Vivaty Brings The 3D Web to Your Browser, Starting With AIM and Facebook


Move over Second Life. The 3D Web is starting to make inroads into the plain old browser. By “plain,” I mean only Internet Explorer on Windows machines—which for now is what you need to experience Vivaty Scenes. But at least it’s a start. (Firefox support on PCs is coming in a few weeks, but Mac support is being pushed off further).

Vivaty Scenes is launching today in public beta on AIM and in Facebook. These are realistic rooms that act as virtual personal environments—a 3D version of your personal page. You can set the theme, decorate with furniture and other virtual goods, and chat with the avatars of friends who enter your room (they need to install the app as well). The best part is that you can bring in photos from Flickr and Facebook, or videos from YouTube and display them on screens in your room. You can play MP3 songs as well.

The graphics are a cut above what you’d find in pre-teen virtual-world social networks like Club Penguin, Habbo Hotel, or Cyworld. They are more along the lines of Second Life or a Sims videogame. Vivaty is backed by Kleiner Perkins and Mohr Davidow. It raised $9.2 million in August, 2007, and a $200,000 seed round before that. Says CEO Keith McCurdy:

We are enabling full-featured 3D experiences inside a Web browser, instead of a separate application like Second Life. Every virtual environment—we call them scenes—is a URL.

That could be a game-changer if Vivaty’s platform takes off. It is deep linking into the 3D Web. Since they have regular URLs, each 3D scene can be linked to from the regular Web. Even objects within each room can each have their own URL. That is what is exciting about Vivty Scenes. It is extending the Web to 3D environments. Vivaty Scenes work only with AIM and Facebook for now, but they can work with other services such as iGoogle, My Yahoo, or as standalone Web pages.

Here is a demo video that shows what you can do in a Vivaty Scene. Remember, this is all browser-based.

McCurdy used to be the VP of worldwide technology at Electronic Arts, where he started Ultima Online. But he thinks that treating virtual worlds like a big online videogame is a mistake. Making a dig at the parcel approach used by Second Life to distribute and develop virtual land, McCurdy notes:

If you wanted to build the original 2D Web, you wouldn’t build it knowing the exact size of every Webpage. The beauty of the Web is that it is an unknown number of links.

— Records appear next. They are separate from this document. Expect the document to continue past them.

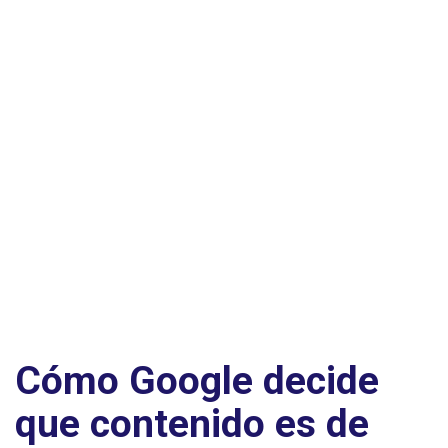
Cómo Google decide
que contenido es de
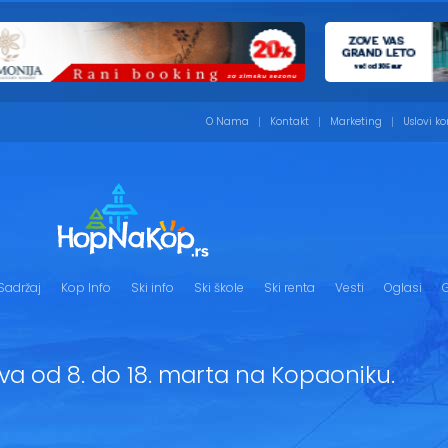
O Nama
Kontakt
Marketing
Uslovi ko
Sadržaj
Kop Info
Ski info
Ski škole
Ski renta
Vesti
Oglasi
G
ava od 8. do 18. marta na Kopaoniku.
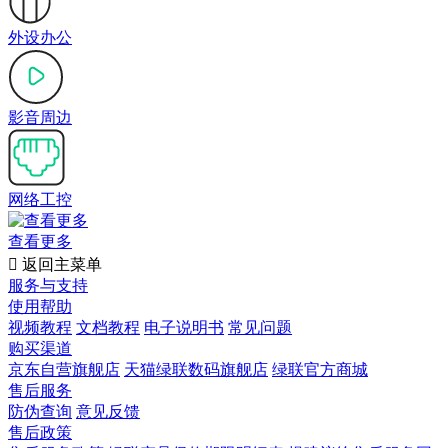
外设办公
影音周边
网络工控
查看更多

返回主菜单
服务与支持
使用帮助
视频教程
文档教程
电子说明书
常见问题
购买渠道
京东自营旗舰店
天猫绿联数码旗舰店
绿联官方商城
售后服务
防伪查询
意见反馈
售后政策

While Vivaty is hosting all the rooms to begin with, its technology is architected to become distributed, like the Web itself. Vivaty Scenes are created using standard Javascript and PHP, and can be hosted on standard Web servers. McCurdy doesn’t want to create another walled garden. He wants to bring the Web into the 3D world.

The way he plans to make money is to become the virtual “cash register” for all the virtual goods he expects will be traded between Vivaty users. He also thinks there are obvious advertising opprotunities, including videos on the in-room screen, posters, and billboards, virtual product placement. It would be similar to videogame advertising, except that it need not be disconnected from ad campaigns on the Web.

The big money, though, could be in branded scenes and Websites. For instance, today Target is launching its own Vivaty-powered Facebook application called the Target and Coke Zero Virtual Dorm Room. It’s a back-to-college thing where students can play around with furnishing and decorating their own rooms. The gallery of virtual items features products that can be found at Target, of course.

This sorts of virtual-world advertising hasn’t worked that well because it was disconnected from the regular Web and people’s social networks. Vivaty hopes to prove that, given the right context, this kind of branding can thrive. We’ll see.